== Extract provided ==

11.1 Mathematical expectation; general random variables (Page 5/7)

Applied probability Page 5 / 7

Remark . It is easy to show that the function $λ (\cdot)$ is nondecreasing. This fact is used in establishing Jensen's inequality for conditional expectation.

The product rule for expectations of independent random variables

Product rule for simple random variables

Consider an independent pair ${X, Y}$ of simple random variables

X = \sum_{i = 1}^{n} t_{i} I_{A_{i}} Y = \sum_{j = 1}^{m} u_{j} I_{B_{j}} (both in canonical form)

We know that each pair ${A_{i}, B_{j}}$ is independent, so that $P (A_{i} B_{j}) = P (A_{i}) P (B_{j})$ . Consider the product $X Y$ . According to the pattern described after Example 9 from "Mathematical Expectation: Simple Random Variables."

===
== Information shown ==

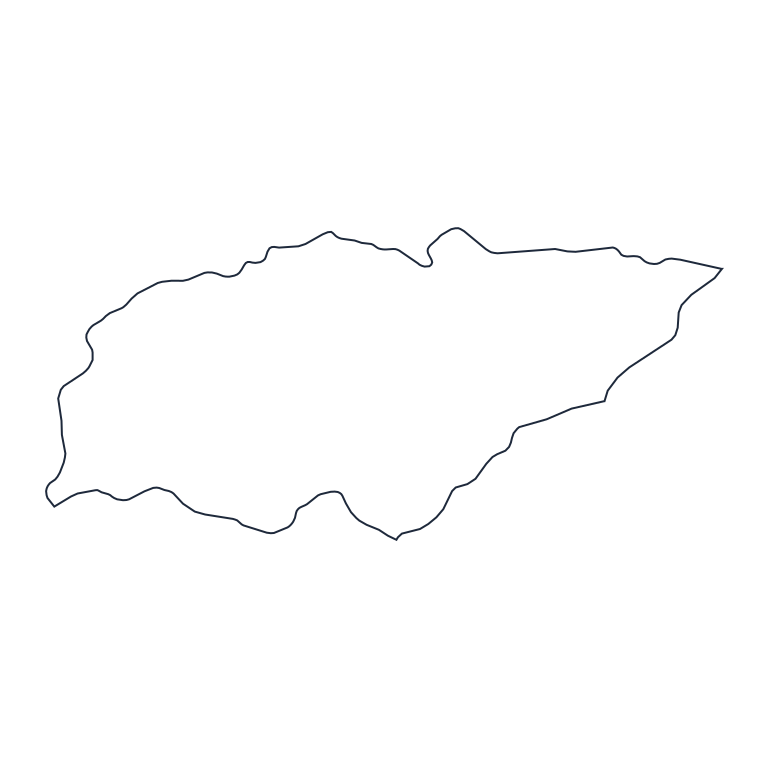 the Department of Treinta y Tres
{"feature_id": "URY-16", "entity_name": "Treinta y Tres", "entity_type": "Department", "adm_level": 1, "iso_a3": "URY", "parent_name": "Uruguay", "parent_adm1": "", "projection": "orthographic", "projection_center": [-54.31, -33.085], "detail": "fine", "context": "isolated", "style": "outline", "palette": "slate", "viewbox_px": 768, "rotation_deg": 0, "n_neighbors": 0, "source": "natural_earth", "source_scale": "10m", "svg_char_len": 3053}
<svg xmlns="http://www.w3.org/2000/svg" viewBox="0 0 768 768"><path d="M721.9,268.9L714.6,278.1L691.3,294.8L681.6,305.1L678.7,312.5L677.7,327.7L675.3,335.2L671.5,339.7L629.3,367.4L617.5,377.6L607.7,390.7L604.5,401.2L604.2,401.2L571.6,408.6L546.6,419.3L519.2,427.1L517.3,428.7L513.6,433.2L512.0,437.9L510.9,442.6L509.1,446.9L505.4,450.7L497.2,454.2L492.5,457.0L486.3,463.8L475.5,478.8L467.4,484.1L455.7,487.5L452.1,491.1L443.3,509.2L436.4,517.3L428.3,524.0L420.0,529.0L401.9,533.6L397.9,537.3L396.4,539.8L387.9,535.7L378.9,529.8L366.6,524.8L359.3,520.6L356.3,518.0L351.0,512.2L345.9,503.4L342.4,495.8L341.3,494.1L339.7,492.9L337.8,492.0L334.6,491.6L330.7,491.8L320.7,494.2L318.0,495.4L307.0,504.2L305.2,505.2L301.3,506.9L299.4,507.9L297.9,509.3L296.7,511.0L296.0,513.1L295.0,517.8L293.2,521.7L292.0,523.4L290.7,524.9L289.2,526.3L287.6,527.4L273.9,533.0L270.8,533.2L266.8,532.7L243.5,525.4L241.7,524.4L237.2,520.4L235.2,519.6L232.9,518.9L205.1,514.5L194.8,511.6L183.0,503.7L173.5,493.5L171.5,492.1L168.8,491.0L164.4,490.0L159.2,488.0L156.6,487.6L153.2,487.9L144.5,491.3L129.1,499.3L126.5,500.0L123.0,500.2L117.1,499.3L114.1,498.0L111.8,496.5L110.3,495.2L108.3,494.2L101.6,492.3L98.3,490.5L97.3,490.1L95.5,490.2L77.6,493.5L71.0,496.5L54.3,506.6L47.5,498.0L46.6,495.2L46.1,491.1L46.7,488.4L47.6,486.3L48.8,484.5L50.1,483.0L55.2,479.5L57.5,476.7L59.9,472.5L63.7,462.7L64.9,457.5L65.4,453.5L61.9,434.9L61.5,420.8L58.2,398.5L60.8,389.8L63.7,386.1L82.9,373.4L85.9,370.8L88.4,368.0L89.4,366.4L92.6,360.0L92.6,352.5L92.1,349.7L87.0,341.0L86.3,337.6L86.5,334.5L87.7,332.1L89.4,329.1L91.6,326.6L93.4,325.1L101.0,320.6L103.1,318.9L105.8,316.1L109.8,313.1L121.6,308.2L123.3,307.2L126.3,304.6L131.6,298.6L137.5,293.4L157.7,283.0L162.1,281.8L171.8,280.7L182.9,280.8L188.4,279.6L204.4,272.9L207.5,272.4L212.1,272.5L216.8,273.6L223.1,276.1L225.9,276.6L229.2,276.7L234.5,275.6L237.3,274.4L239.3,272.8L241.7,269.5L244.1,265.3L245.8,263.0L247.7,262.0L249.9,262.0L252.4,262.6L255.5,262.9L260.5,262.1L263.0,260.7L264.9,259.0L265.8,257.0L267.5,251.7L269.5,248.3L271.7,247.1L274.2,246.9L279.1,247.6L298.4,246.3L305.5,244.0L322.7,234.3L327.8,232.2L331.2,231.9L332.9,233.1L335.7,235.9L337.4,237.1L339.3,238.0L341.5,238.7L354.6,240.5L361.7,242.9L371.3,244.0L373.3,244.9L376.6,247.3L378.4,248.4L380.7,249.0L383.1,249.4L385.7,249.5L393.0,249.0L395.4,249.1L397.4,249.7L399.3,250.6L418.0,263.4L419.5,264.7L421.8,265.8L424.6,266.6L429.4,266.2L431.3,264.6L432.2,262.4L431.7,260.3L430.8,258.4L428.8,254.8L428.0,253.0L427.6,250.9L427.9,248.8L428.9,247.1L430.1,245.5L437.6,238.9L439.9,236.2L441.6,234.8L451.2,229.2L455.2,228.3L458.3,228.2L460.4,229.0L464.0,231.1L485.8,249.1L489.3,251.3L491.3,252.3L494.1,252.9L497.5,253.3L555.1,249.0L567.4,251.4L575.6,251.8L612.8,247.5L614.5,248.0L616.1,248.8L617.6,250.0L619.0,251.5L621.3,254.7L623.6,255.9L627.1,256.5L633.6,256.1L637.4,256.4L640.0,257.2L644.6,261.2L646.7,262.4L649.5,263.4L654.0,264.0L657.0,263.8L659.7,262.9L665.4,259.5L668.9,258.8L671.7,258.6L680.3,259.7L721.7,268.9L721.9,268.9Z" fill="none" stroke="#1e293b" stroke-width="2"/></svg>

===

## Given request 1
Copy out the stretch of the extract on expectation above from "Applied probability Page" through "for conditional expectation.".
## Given request 2
Answer these questions from the extract on expectation above, one line each:
(a) What property of the function λ(·) does the remark call easy to show?
(b) That property is used in establishing which inequality?
(c) In what form are X and Y both written?

## Exercise answer 1
Applied probability Page 5 / 7

Remark . It is easy to show that the function $λ (\cdot)$ is nondecreasing. This fact is used in establishing Jensen's inequality for conditional expectation.

## Exercise answer 2
(a) It is nondecreasing.
(b) Jensen's inequality for conditional expectation.
(c) Canonical form.